What's Wrong With Obama & Google Honoring Cesar Chavez?

Discussion in 'Politics' started by pspr, Apr 2, 2013.

  1. pspr


    Time and again, the left is shocked when the freedom and prosperity-hating personalities that they idolize and the statist systems that they dream up descend into chaos, madness, and violence. As shown in the Stephen K. Bannon film Occupy Unmasked, the peace and love movement of the 1960s supported the killing fields of the Khmer Rouge, while Occupy Wall Street invariably became the Black Bloc rioters running though city streets and breaking windows.

    Given the documented trajectory of "well-meaning" leftist movements and their leaders, it should come as no surprise that the ugly truth about Cesar Chavez is just starting to seep into the public consciousness twenty years after his death.

    In Barack Obama’s decidedly secular universe, Cesar Chavez is a saint. While many were stunned that tech giant Google would honor Chavez on Easter Sunday, the move makes perfect sense given Google CEO Eric Schmidt’s ties to the President. Obama’s 2008 campaign slogan “Yes, we can!” was adapted from Chavez’s “Si se puede!” and Obama even traveled to central California last year to dedicate Chavez’s home “La Paz” as a national monument.

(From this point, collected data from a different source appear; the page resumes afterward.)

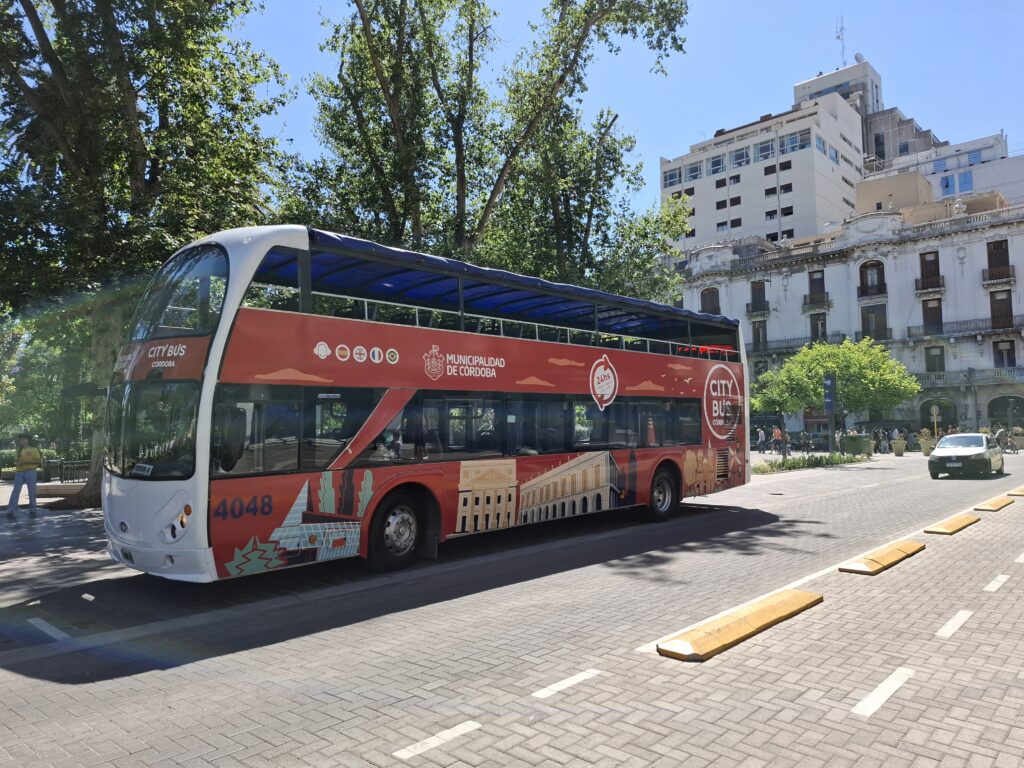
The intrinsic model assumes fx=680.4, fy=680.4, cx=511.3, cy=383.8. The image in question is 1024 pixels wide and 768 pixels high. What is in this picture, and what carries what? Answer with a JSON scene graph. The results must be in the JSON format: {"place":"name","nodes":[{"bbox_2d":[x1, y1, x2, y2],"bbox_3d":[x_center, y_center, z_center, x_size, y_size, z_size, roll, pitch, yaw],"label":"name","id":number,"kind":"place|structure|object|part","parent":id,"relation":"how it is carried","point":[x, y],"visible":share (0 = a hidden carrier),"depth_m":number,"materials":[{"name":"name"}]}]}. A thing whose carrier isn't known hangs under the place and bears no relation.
{"place":"outdoors","nodes":[
{"label":"outdoors","id":0,"kind":"place"},
{"bbox_2d":[0,494,113,597],"label":"pavement","id":1,"kind":"structure","parent":0,"point":[3,519],"materials":[{"name":"grey stone"}]},
{"bbox_2d":[6,432,41,516],"bbox_3d":[-9.963,1.837,13.929,0.611,1.635,0.639,-1,-3,18],"label":"man","id":2,"kind":"object","parent":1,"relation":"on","point":[20,487],"visible":0.99,"depth_m":13.83},
{"bbox_2d":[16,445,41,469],"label":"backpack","id":3,"kind":"object","parent":2,"relation":"on","point":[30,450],"visible":0.87,"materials":[{"name":"yellow fabric"}]},
{"bbox_2d":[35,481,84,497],"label":"bench","id":4,"kind":"object","parent":1,"relation":"on","point":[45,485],"visible":0.7,"depth_m":17.49,"materials":[{"name":"stone"}]},
{"bbox_2d":[0,448,1022,767],"label":"road","id":5,"kind":"structure","parent":0,"point":[851,721],"materials":[{"name":"grey concrete"}]},
{"bbox_2d":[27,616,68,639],"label":"road marking","id":6,"kind":"object","parent":5,"relation":"on","point":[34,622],"visible":0.96,"depth_m":5.77,"materials":[{"name":"white paint"}]},
{"bbox_2d":[104,225,753,583],"bbox_3d":[-0.143,0.516,11.046,2.754,4.094,11.705,-3,-4,43],"label":"double-decker bus","id":7,"kind":"object","parent":5,"relation":"on","point":[225,373],"visible":0.95,"depth_m":7.99,"materials":[{"name":"red metal"}]},
{"label":"headlight","id":8,"kind":"part","parent":7,"relation":"part of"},
{"label":"wheel","id":9,"kind":"part","parent":7,"relation":"part of","materials":[{"name":"black rubber"}]},
{"label":"windows","id":10,"kind":"part","parent":7,"relation":"part of","materials":[{"name":"glass"}]},
{"bbox_2d":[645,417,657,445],"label":"traffic cone","id":11,"kind":"object","parent":7,"relation":"in","point":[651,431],"visible":0.88,"depth_m":12.36,"materials":[{"name":"orange"}]},
{"label":"wheel","id":12,"kind":"part","parent":7,"relation":"part of","materials":[{"name":"black rubber"}]},
{"label":"badge","id":13,"kind":"part","parent":7,"relation":"part of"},
{"bbox_2d":[393,719,480,759],"bbox_3d":[-0.420,1.921,3.700,0.177,0.024,0.601,-3,-4,43],"label":"road marking","id":14,"kind":"object","parent":5,"relation":"on","point":[410,754],"visible":0.97,"depth_m":3.67,"materials":[{"name":"white paint"}]},
{"bbox_2d":[533,669,599,697],"bbox_3d":[0.351,1.952,4.487,0.182,0.026,0.619,-3,-4,43],"label":"road marking","id":15,"kind":"object","parent":5,"relation":"on","point":[562,683],"visible":0.97,"depth_m":4.43,"materials":[{"name":"white paint"}]},
{"bbox_2d":[656,589,823,661],"bbox_3d":[1.959,1.989,5.733,0.441,0.140,2.195,-3,-4,43],"label":"parking block","id":16,"kind":"object","parent":5,"relation":"on","point":[685,644],"visible":0.98,"depth_m":5.48,"materials":[{"name":"yellow concrete"}]},
{"bbox_2d":[756,426,765,452],"bbox_3d":[14.700,3.361,40.120,0.627,1.547,0.599,1,-4,-34],"label":"person","id":17,"kind":"object","parent":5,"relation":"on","point":[762,439],"visible":0.99,"depth_m":40.00},
{"bbox_2d":[836,539,925,575],"bbox_3d":[4.622,2.125,8.473,0.385,0.135,2.118,-3,-4,43],"label":"parking block","id":18,"kind":"object","parent":5,"relation":"on","point":[897,558],"visible":0.98,"depth_m":8.19,"materials":[{"name":"yellow concrete"}]},
{"bbox_2d":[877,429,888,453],"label":"person","id":19,"kind":"object","parent":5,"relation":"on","point":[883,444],"visible":0.97,"depth_m":37.12},
{"bbox_2d":[853,666,914,716],"bbox_3d":[2.303,1.904,4.246,0.183,0.031,1.041,-3,-4,43],"label":"road marking","id":20,"kind":"object","parent":5,"relation":"on","point":[876,693],"visible":0.96,"depth_m":4.19,"materials":[{"name":"white paint"}]},
{"bbox_2d":[891,438,906,455],"bbox_3d":[20.219,3.311,35.538,0.730,0.905,0.727,-3,-4,43],"label":"planter","id":21,"kind":"object","parent":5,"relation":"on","point":[899,452],"visible":0.99,"depth_m":35.32,"materials":[{"name":"stone"}]},
{"bbox_2d":[921,513,980,534],"bbox_3d":[7.253,2.281,11.194,0.350,0.130,2.002,-3,-4,43],"label":"parking block","id":22,"kind":"object","parent":5,"relation":"on","point":[942,530],"visible":0.97,"depth_m":10.92,"materials":[{"name":"yellow concrete"}]},
{"bbox_2d":[935,610,974,637],"bbox_3d":[3.666,1.971,5.654,0.185,0.034,0.972,-3,-4,43],"label":"road marking","id":23,"kind":"object","parent":5,"relation":"on","point":[946,627],"visible":0.95,"depth_m":5.59,"materials":[{"name":"white paint"}]},
{"bbox_2d":[928,433,1003,478],"bbox_3d":[15.322,2.368,22.948,1.797,1.421,4.091,-3,-4,43],"label":"car","id":24,"kind":"object","parent":5,"relation":"on","point":[978,454],"visible":0.99,"depth_m":21.88,"materials":[{"name":"metal"}]},
{"bbox_2d":[973,494,1014,509],"bbox_3d":[10.156,2.447,14.247,0.354,0.149,2.223,-3,-4,43],"label":"parking block","id":25,"kind":"object","parent":5,"relation":"on","point":[1003,502],"visible":0.97,"depth_m":13.82,"materials":[{"name":"yellow concrete"}]},
{"bbox_2d":[983,573,1010,592],"bbox_3d":[5.058,2.049,7.074,0.199,0.038,0.938,-3,-4,43],"label":"road marking","id":26,"kind":"object","parent":5,"relation":"on","point":[995,588],"visible":0.95,"depth_m":6.99,"materials":[{"name":"white paint"}]},
{"bbox_2d":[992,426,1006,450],"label":"person","id":27,"kind":"object","parent":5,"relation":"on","point":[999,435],"visible":0.79,"depth_m":38.04},
{"bbox_2d":[1006,485,1023,496],"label":"block","id":28,"kind":"object","parent":5,"relation":"on","point":[1022,489],"visible":0.97,"depth_m":15.90,"materials":[{"name":"yellow concrete"}]},
{"bbox_2d":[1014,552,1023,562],"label":"road marking","id":29,"kind":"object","parent":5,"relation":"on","point":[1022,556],"visible":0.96,"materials":[{"name":"white paint"}]},
{"bbox_2d":[230,0,1023,224],"label":"sky","id":30,"kind":"structure","parent":0,"point":[700,138],"materials":[{"name":"blue"}]},
{"bbox_2d":[659,67,870,254],"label":"white building","id":31,"kind":"structure","parent":0,"point":[806,119],"materials":[{"name":"white paint"}]},
{"bbox_2d":[663,167,681,186],"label":"window","id":32,"kind":"structure","parent":31,"relation":"in","point":[673,177],"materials":[{"name":"glass"}]},
{"bbox_2d":[686,160,703,181],"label":"window","id":33,"kind":"structure","parent":31,"relation":"in","point":[696,175],"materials":[{"name":"glass"}]},
{"bbox_2d":[707,154,725,173],"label":"window","id":34,"kind":"structure","parent":31,"relation":"in","point":[715,164],"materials":[{"name":"glass"}]},
{"bbox_2d":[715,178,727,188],"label":"window","id":35,"kind":"structure","parent":31,"relation":"in","point":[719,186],"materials":[{"name":"black glass"}]},
{"bbox_2d":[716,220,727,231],"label":"window","id":36,"kind":"structure","parent":31,"relation":"in","point":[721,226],"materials":[{"name":"glass"}]},
{"bbox_2d":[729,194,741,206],"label":"window","id":37,"kind":"structure","parent":31,"relation":"in","point":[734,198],"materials":[{"name":"black glass"}]},
{"bbox_2d":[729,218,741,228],"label":"window","id":38,"kind":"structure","parent":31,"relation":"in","point":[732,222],"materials":[{"name":"black glass"}]},
{"bbox_2d":[730,147,750,167],"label":"window","id":39,"kind":"structure","parent":31,"relation":"in","point":[743,158],"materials":[{"name":"glass"}]},
{"bbox_2d":[755,138,775,161],"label":"window","id":40,"kind":"structure","parent":31,"relation":"in","point":[764,149],"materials":[{"name":"glass"}]},
{"bbox_2d":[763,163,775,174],"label":"window","id":41,"kind":"structure","parent":31,"relation":"in","point":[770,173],"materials":[{"name":"black glass"}]},
{"bbox_2d":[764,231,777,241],"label":"window","id":42,"kind":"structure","parent":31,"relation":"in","point":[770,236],"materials":[{"name":"black glass"}]},
{"bbox_2d":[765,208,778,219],"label":"window","id":43,"kind":"structure","parent":31,"relation":"in","point":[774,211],"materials":[{"name":"black glass"}]},
{"bbox_2d":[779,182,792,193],"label":"window","id":44,"kind":"structure","parent":31,"relation":"in","point":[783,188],"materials":[{"name":"black glass"}]},
{"bbox_2d":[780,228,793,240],"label":"window","id":45,"kind":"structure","parent":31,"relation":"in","point":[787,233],"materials":[{"name":"black glass"}]},
{"bbox_2d":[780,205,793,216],"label":"window","id":46,"kind":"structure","parent":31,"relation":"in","point":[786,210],"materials":[{"name":"black glass"}]},
{"bbox_2d":[780,130,809,152],"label":"window","id":47,"kind":"structure","parent":31,"relation":"in","point":[802,147],"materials":[{"name":"glass"}]},
{"bbox_2d":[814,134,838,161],"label":"window","id":48,"kind":"structure","parent":31,"relation":"in","point":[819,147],"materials":[{"name":"glass"}]},
{"bbox_2d":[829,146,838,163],"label":"window","id":49,"kind":"structure","parent":31,"relation":"in","point":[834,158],"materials":[{"name":"glass"}]},
{"bbox_2d":[668,184,1023,442],"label":"ornate building","id":50,"kind":"structure","parent":0,"point":[940,250],"materials":[{"name":"white paint"}]},
{"bbox_2d":[699,287,720,314],"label":"window","id":51,"kind":"structure","parent":50,"relation":"in","point":[704,297],"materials":[{"name":"brown wood"}]},
{"bbox_2d":[746,303,770,315],"bbox_3d":[18.911,-5.732,52.017,2.409,1.316,1.262,-3,-4,43],"label":"balcony","id":52,"kind":"structure","parent":50,"relation":"attached to","point":[753,310],"depth_m":51.60,"materials":[{"name":"black metal"}]},
{"bbox_2d":[750,280,767,311],"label":"window","id":53,"kind":"structure","parent":50,"relation":"in","point":[755,293],"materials":[{"name":"brown wood"}]},
{"bbox_2d":[751,321,767,350],"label":"window","id":54,"kind":"structure","parent":50,"relation":"in","point":[757,330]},
{"bbox_2d":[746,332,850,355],"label":"balcony","id":55,"kind":"structure","parent":50,"relation":"attached to","point":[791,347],"depth_m":48.41,"materials":[{"name":"black"}]},
{"bbox_2d":[802,293,828,310],"bbox_3d":[22.875,-6.202,50.811,2.405,1.464,1.489,-3,-4,43],"label":"balcony","id":56,"kind":"structure","parent":50,"relation":"attached to","point":[819,302],"depth_m":50.39,"materials":[{"name":"grey metal"}]},
{"bbox_2d":[808,269,826,304],"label":"window","id":57,"kind":"structure","parent":50,"relation":"in","point":[810,278],"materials":[{"name":"brown wood"}]},
{"bbox_2d":[809,312,826,340],"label":"window","id":58,"kind":"structure","parent":50,"relation":"in","point":[815,323],"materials":[{"name":"brown"}]},
{"bbox_2d":[858,260,885,296],"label":"window","id":59,"kind":"structure","parent":50,"relation":"in","point":[874,265],"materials":[{"name":"brown wood"}]},
{"bbox_2d":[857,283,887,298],"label":"balcony","id":60,"kind":"structure","parent":50,"relation":"attached to","point":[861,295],"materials":[{"name":"black metal"}]},
{"bbox_2d":[860,304,887,340],"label":"window","id":61,"kind":"structure","parent":50,"relation":"in","point":[880,325],"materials":[{"name":"brown"}]},
{"bbox_2d":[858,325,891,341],"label":"balcony","id":62,"kind":"structure","parent":50,"relation":"attached to","point":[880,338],"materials":[{"name":"grey metal"}]},
{"bbox_2d":[914,277,944,295],"bbox_3d":[28.029,-6.601,45.604,2.415,1.422,1.102,-3,-4,43],"label":"balcony","id":63,"kind":"structure","parent":50,"relation":"attached to","point":[942,285],"depth_m":45.23,"materials":[{"name":"grey metal"}]},
{"bbox_2d":[918,250,941,290],"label":"window","id":64,"kind":"structure","parent":50,"relation":"in","point":[936,261],"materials":[{"name":"brown wood"}]},
{"bbox_2d":[921,298,942,333],"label":"window","id":65,"kind":"structure","parent":50,"relation":"in","point":[936,317],"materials":[{"name":"brown wood"}]},
{"bbox_2d":[924,345,944,371],"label":"window","id":66,"kind":"structure","parent":50,"relation":"in","point":[936,356],"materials":[{"name":"brown"}]},
{"bbox_2d":[918,396,958,430],"bbox_3d":[28.241,2.718,44.956,3.449,3.333,1.399,-3,-4,43],"label":"arched doorway","id":67,"kind":"structure","parent":50,"relation":"in","point":[942,414],"depth_m":44.89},
{"bbox_2d":[904,316,1023,340],"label":"balcony","id":68,"kind":"structure","parent":50,"relation":"attached to","point":[984,328],"depth_m":44.54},
{"bbox_2d":[915,367,1023,387],"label":"balcony","id":69,"kind":"structure","parent":50,"relation":"attached to","point":[1008,377],"depth_m":44.97,"materials":[{"name":"stone"}]},
{"bbox_2d":[985,239,1012,280],"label":"window","id":70,"kind":"structure","parent":50,"relation":"in","point":[991,261],"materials":[{"name":"brown wood"}]},
{"bbox_2d":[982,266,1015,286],"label":"balcony","id":71,"kind":"structure","parent":50,"relation":"attached to","point":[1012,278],"depth_m":42.93,"materials":[{"name":"grey metal"}]},
{"bbox_2d":[989,290,1014,328],"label":"window","id":72,"kind":"structure","parent":50,"relation":"in","point":[999,300],"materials":[{"name":"brown wood"}]},
{"bbox_2d":[992,339,1015,367],"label":"window","id":73,"kind":"structure","parent":50,"relation":"in","point":[1010,353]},
{"bbox_2d":[987,395,1023,428],"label":"arched doorway","id":74,"kind":"structure","parent":50,"relation":"in","point":[991,407],"depth_m":44.67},
{"bbox_2d":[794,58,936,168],"label":"tower building","id":75,"kind":"structure","parent":0,"point":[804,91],"materials":[{"name":"white paint"}]},
{"bbox_2d":[835,14,846,66],"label":"antenna","id":76,"kind":"object","parent":75,"relation":"on","point":[838,37],"visible":0.73,"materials":[{"name":"metal"}]},
{"bbox_2d":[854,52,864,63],"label":"satellite dish","id":77,"kind":"object","parent":75,"relation":"on","point":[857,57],"visible":0.54,"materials":[{"name":"white metal"}]},
{"bbox_2d":[857,127,1023,208],"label":"building","id":78,"kind":"structure","parent":0,"point":[1003,162],"materials":[{"name":"white paint"}]},
{"bbox_2d":[940,170,972,195],"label":"window","id":79,"kind":"structure","parent":78,"relation":"in","point":[965,179],"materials":[{"name":"blue glass"}]},
{"bbox_2d":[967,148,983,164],"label":"window","id":80,"kind":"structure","parent":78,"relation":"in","point":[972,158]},
{"label":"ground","id":81,"kind":"structure","parent":0},
{"bbox_2d":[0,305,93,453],"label":"tree","id":82,"kind":"object","parent":81,"relation":"on","point":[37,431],"visible":0.4,"depth_m":34.92,"materials":[{"name":"green plant"}]},
{"bbox_2d":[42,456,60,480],"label":"trash bin","id":83,"kind":"object","parent":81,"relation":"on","point":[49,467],"visible":0.78,"depth_m":23.73,"materials":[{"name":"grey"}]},
{"bbox_2d":[57,460,90,482],"bbox_3d":[-14.316,2.968,22.414,0.961,0.854,0.902,-2,-3,22],"label":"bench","id":84,"kind":"object","parent":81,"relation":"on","point":[62,478],"visible":0.69,"depth_m":22.33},
{"bbox_2d":[0,0,293,507],"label":"tree","id":85,"kind":"object","parent":81,"relation":"on","point":[153,177],"visible":0.87,"depth_m":14.44,"materials":[{"name":"green plant"}]},
{"label":"tree trunk","id":86,"kind":"part","parent":85,"relation":"part of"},
{"bbox_2d":[282,0,698,300],"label":"tree","id":87,"kind":"object","parent":81,"relation":"on","point":[579,39],"visible":0.8,"depth_m":20.23,"materials":[{"name":"plant"}]},
{"bbox_2d":[749,367,803,456],"bbox_3d":[12.440,1.338,31.887,2.823,4.443,2.871,-1,-3,14],"label":"tree","id":88,"kind":"object","parent":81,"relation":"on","point":[774,403],"visible":0.81,"depth_m":31.56,"materials":[{"name":"green plant"}]},
{"bbox_2d":[773,424,783,454],"bbox_3d":[14.169,3.031,36.128,0.575,1.672,0.615,-2,-3,23],"label":"person","id":89,"kind":"object","parent":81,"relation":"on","point":[777,435],"visible":0.95,"depth_m":36.01},
{"bbox_2d":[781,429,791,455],"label":"person","id":90,"kind":"object","parent":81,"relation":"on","point":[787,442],"visible":0.89,"depth_m":37.33},
{"bbox_2d":[752,451,864,472],"bbox_3d":[11.316,3.018,26.452,1.849,0.545,6.883,-3,-4,43],"label":"planting bed","id":91,"kind":"object","parent":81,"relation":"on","point":[793,463],"visible":0.85,"depth_m":26.21,"materials":[{"name":"green plant"}]},
{"bbox_2d":[823,373,836,452],"bbox_3d":[14.157,1.420,30.284,0.515,3.867,0.438,-3,-4,43],"label":"sign pole","id":92,"kind":"object","parent":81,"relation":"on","point":[830,381],"visible":0.97,"depth_m":30.20,"materials":[{"name":"grey metal"}]},
{"bbox_2d":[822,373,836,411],"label":"sign","id":93,"kind":"object","parent":92,"relation":"attached to","point":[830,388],"visible":0.97,"depth_m":29.85,"materials":[{"name":"blue metal"}]},
{"bbox_2d":[751,337,919,457],"bbox_3d":[15.377,0.611,32.636,7.142,5.903,6.241,-1,-3,5],"label":"tree","id":94,"kind":"object","parent":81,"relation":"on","point":[819,364],"visible":0.95,"depth_m":31.56,"materials":[{"name":"green plant"}]},
{"bbox_2d":[842,433,872,455],"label":"dumpster","id":95,"kind":"object","parent":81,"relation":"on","point":[866,448],"visible":0.92,"depth_m":34.89,"materials":[{"name":"green plastic"}]},
{"bbox_2d":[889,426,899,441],"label":"person","id":96,"kind":"object","parent":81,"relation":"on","point":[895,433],"visible":0.73,"depth_m":38.39},
{"bbox_2d":[917,429,932,455],"bbox_3d":[21.439,3.019,35.229,0.812,1.379,0.818,-3,-4,43],"label":"potted plant","id":97,"kind":"object","parent":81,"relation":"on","point":[927,452],"visible":0.84,"depth_m":35.04,"materials":[{"name":"plant"}]},
{"bbox_2d":[930,405,940,438],"bbox_3d":[23.911,2.533,38.379,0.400,2.645,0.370,-3,-4,43],"label":"sign","id":98,"kind":"object","parent":81,"relation":"on","point":[933,411],"visible":0.91,"depth_m":38.33,"materials":[{"name":"metal"}]},
{"bbox_2d":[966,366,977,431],"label":"street lamp","id":99,"kind":"object","parent":81,"relation":"on","point":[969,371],"visible":0.87,"depth_m":41.75,"materials":[{"name":"grey metal"}]},
{"bbox_2d":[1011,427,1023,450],"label":"planter","id":100,"kind":"object","parent":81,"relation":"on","point":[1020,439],"visible":0.88,"depth_m":40.10,"materials":[{"name":"beige"}]}
]}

    La Paz is a strange location to honor, however. It’s part of Cesar Chavez’s dark, weird history–a place where a paranoid Chavez ruled a United Farm Workers communal living arrangement through the use of bizarre, 1970s pop-psych intimidation that he learned from a violent cult leader who was his long-time friend.

    The reality is a far cry from the smiling, benevolent depictions of Chavez presented by Google and Chavez’s community organizing heirs like Obama, but it’s all true and a lot stranger than most fictional stories you’ll read.

    Chavez: Organizing For Feel-Good Liberals

    Cesar Chavez and the mythology surrounding him didn’t rise mystically out of the fertile fields around Bakersfield. Chavez was created with the help of none other than Saul Alinsky, the father of modern community organizing and Obama’s spiritual mentor.

    Specifically, Chavez’s mentor was Alinsky employee Fred Ross, founder of the Community Service Organization (CSO). Chavez would eventually go on to become the head of CSO nationally. Fred Ross also mentored longtime United Farm Worker activist Dolores Huerta, who President Barack Obama honored last year with the Medal Of Freedom. Former Democrat Secretaries of Labor Robert Reich and Hilda Solis recently sent the President a letter suggesting a Medal of Freedom for Ross, as well.

    This review of a book about Chavez by Marty Manley, former US Assistant Secretary of Labor, sums ups how his well-publicized boycotts affected American society in his time of influence: "Farmworker boycotts were the Occupy movement of the 70s and 80s – a way for college students, community activists, and middle class young people to participate directly in the tough work of social change."

    For these hip liberal elites in the 70s, the "tough work of social change" meant boycotting grapes from the San Joaquin Valley. Over seventeen million Americans are said to have joined in at some point in the five-year action.

    The official bio on the Chavez Foundation website says, “Cesar made everyone, especially the farm workers, feel the jobs they were doing in the movement were very important.”

    But the real Cesar Chavez treated his volunteers horribly: "Those of us who worked boycott operations worked 14-16 hour days, often 7 days a week. We were paid $5/week and had to beg for donated food to eat. Once we were burned out, the UFW happily replaced us in a process Chavez once compared with pumping water," writes Manley.

    And Chavez actually had contempt for the farmworkers. In a meeting in 1977, he referred to them as "pigs." The comments were reportedly removed from the minutes of the meeting: "Every time we look at [the farmworkers], they want more money. Like pigs, you know. Here we’re slaving, and we’re starving and the goddam workers don’t give a shit about anything because we don’t train them, you know, we don’t teach them anything.”

    Chavez, the supposed hero of Mexican-Americans, also was an active enemy of illegal immigrants, whom he saw as a threat to striking workers. The UFW even carried out violence against illegals: "Under the supervision of Chavez's cousin, Manuel, UFW members tried at first to persuade Mexicans not to cross the border. One time when that didn't work, they physically attacked and beat them up to scare them off…"

  2. I met one of those volunteers way back in the day. He was Japanese but all dressed out to look like a Mexican. He was provided a place to sleep but he talked about having to steal food because the movement paid next to nothing. He told me where the hq was and I visited once, there was some nun there with a desk, those Catholics will help the poor until everybody is impoverished, it's what they do. The california police in general harassed UFW workers according to the guy and I believe it. Some sociologists put "Boycott Grapes" stickers on one van and "Support Your Local Police" stickers on an identical one. The UFW one got something like fifteen times as many citations! The police in general know where to find the troublemakers and that's what they do, not my problem.